決めていた通り「くすのき」でお昼を食べました。満席と出ていましたが11時からの貸切公演の幕間までだったら入れますということで、歌姫という御膳とコーヒーをいただきました。






「くすのき」の窓からの眺め。








バウホールでは『アンナ・カレーニナ』上演中。






大劇場のお城感に感激。


















宝塚歌劇の殿堂の画像はまた後日、ぼちぼちと。

明日は1995年の阪神淡路大震災から25年。いつまた大きな自然災害がやってくるかわかりません。こうして大劇場で無事に観劇できたことに感謝。観劇を楽しめる平和が続くようにと祈ります。



できることからやっていく

2019年01月16日 17時30分47秒 | 祈り
 時折空が雲におおわれる午後、断捨離は家でしかできませんが家にいると、夜になるとこのまま社会に戻れないのではないかと不安の波がおそってくるのでハロワにまた行きました。通勤できないけれど応募してみようかという気持ちになれた業務に応募するための紹介状をいただき、書類のドラフトにアドバイスもしてもらいました。終わったら、もうひとつ通えるところで気になる業務に応募するための書類を次に作成します。ウルトラハードだった前職の経験が生きてくるかどうか腕試し。考えこんでいるとうつうつと辛くなりばかりなり。やれることからやっていくしかないのだと言い聞かせます。

 「2005年4月16日(土)

 昨夜整体に行ったおかげか、今日はかなり身体が楽だ。こういうものに頼らないで、自分の力で治していきたいと思ってずっと我慢してきたが、やはり必要なようだ。
こんなに無理をし続けてきたのか、させられてきたのか、とあらためて感じる。
この小さな身体の中には、言いたいことがいっぱいあふれている。言えないまま、言う場所のないまま、いつも心の中に抱き続けている。
矛盾から生じるひずみを受けるのはいつも弱者だ。
私は身体をはって、緊張感を抱き続けて自分を守っていかなければならない。神経症になるのも無理はない。
だってこんなに一生懸命生きているんだもの。

********************

#### 取り組む課題:
1) 本文抜粋について答えてください。
(a) 「くすのき」でいただいたものは何ですか。
(b) バウホールで上演中だった作品は何ですか。
(c) 2005年4月16日の日記では、今日身体がかなり楽なのは何のおかげかもしれないと書かれていますか。
2) 宝塚観劇と求職の日々をつづったブログの本文抜粋を、最後の一文に続けて書いてください。

#### 記録の抜粋:

********************

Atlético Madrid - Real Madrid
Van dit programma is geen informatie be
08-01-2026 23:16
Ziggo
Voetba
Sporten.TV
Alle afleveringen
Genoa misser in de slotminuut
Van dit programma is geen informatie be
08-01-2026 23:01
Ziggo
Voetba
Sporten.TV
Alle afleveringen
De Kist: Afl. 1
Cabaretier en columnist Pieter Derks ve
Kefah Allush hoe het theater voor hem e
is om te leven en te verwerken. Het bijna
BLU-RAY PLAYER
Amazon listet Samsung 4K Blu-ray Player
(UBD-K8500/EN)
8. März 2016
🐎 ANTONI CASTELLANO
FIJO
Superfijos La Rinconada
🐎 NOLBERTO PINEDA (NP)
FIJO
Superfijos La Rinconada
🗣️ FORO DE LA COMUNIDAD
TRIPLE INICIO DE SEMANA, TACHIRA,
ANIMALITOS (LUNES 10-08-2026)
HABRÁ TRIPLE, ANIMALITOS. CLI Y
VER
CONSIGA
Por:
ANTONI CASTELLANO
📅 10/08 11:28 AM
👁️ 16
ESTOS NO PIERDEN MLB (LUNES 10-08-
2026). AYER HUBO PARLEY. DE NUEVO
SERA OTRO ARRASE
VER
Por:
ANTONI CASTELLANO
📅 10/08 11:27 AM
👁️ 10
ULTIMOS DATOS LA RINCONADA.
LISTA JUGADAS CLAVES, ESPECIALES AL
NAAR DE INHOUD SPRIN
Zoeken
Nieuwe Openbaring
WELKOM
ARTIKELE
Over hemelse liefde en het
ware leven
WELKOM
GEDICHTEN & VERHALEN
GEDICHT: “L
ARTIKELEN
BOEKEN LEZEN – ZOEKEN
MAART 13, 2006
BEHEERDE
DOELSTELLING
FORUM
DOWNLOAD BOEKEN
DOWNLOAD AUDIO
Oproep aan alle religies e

********************

#### 解答一覧:
1)
(a) 歌姫という御膳とコーヒー
(b) 『アンナ・カレーニナ』
(c) 昨夜整体に行ったこと

2)
どんなに身体がいやだと言っても、これ以上ここにいたら病気になりそうだと思っても、そうやって仕事を辞めても次の仕事がなかなか見つからない、という人がいるというY先生の話。苦しいのは私だけではない。
自分の生産的な力を信じ、少しばかり薬の力を借りても私は前に進んでいく。
そして、社会の生産的な営みに何らかの形で関わっていきたい。私には目指すべき立場、仕事がきっとある。
あせることはない。私に必要なことは向こうから手招きして呼んでくれる。
私がなんとかこうして生きていられるのは、なんだかんだいいながら、気持ちを前に向け、負の部分も受け入れながら活動しているからだ。
薬にたよってしまっているが、キツイのだから、それも必要なことだと受け取めよう。私は本当によくがんばっている。愚かだった20代のみそぎは終わった。次のステップへと踏み出して行こう。
明日は精神保健福祉士養成講座のガイダンスだ。」


 国家試験の勉強を始めた頃、自分の中にこんな熱い思いもあったことを忘れていました。そんなに熱い思いも要らないですけどね、かといって全くなくてもやれない援助職。駅から徒歩30分、一時間に一本の巡回バスがたよりの私にまた居場所はあるのか。応募してみようと思える求人があるだけまだ私にとっては幸いなり。後ろを向き始めればきりがありません。上をみてもきりがないけれど下をみてもきりがないのだと前職でよくわかりました。ほんの一歩でも前に進むべく、やれることから少しずつ。歌劇の殿堂で康次郎さんの大切な蓮の舟に乗って写真撮ってきました。きっといいこともある、大丈夫!!

 ハロワ帰りのカフェで成仏しきれていない気持ちのつぶやきでした。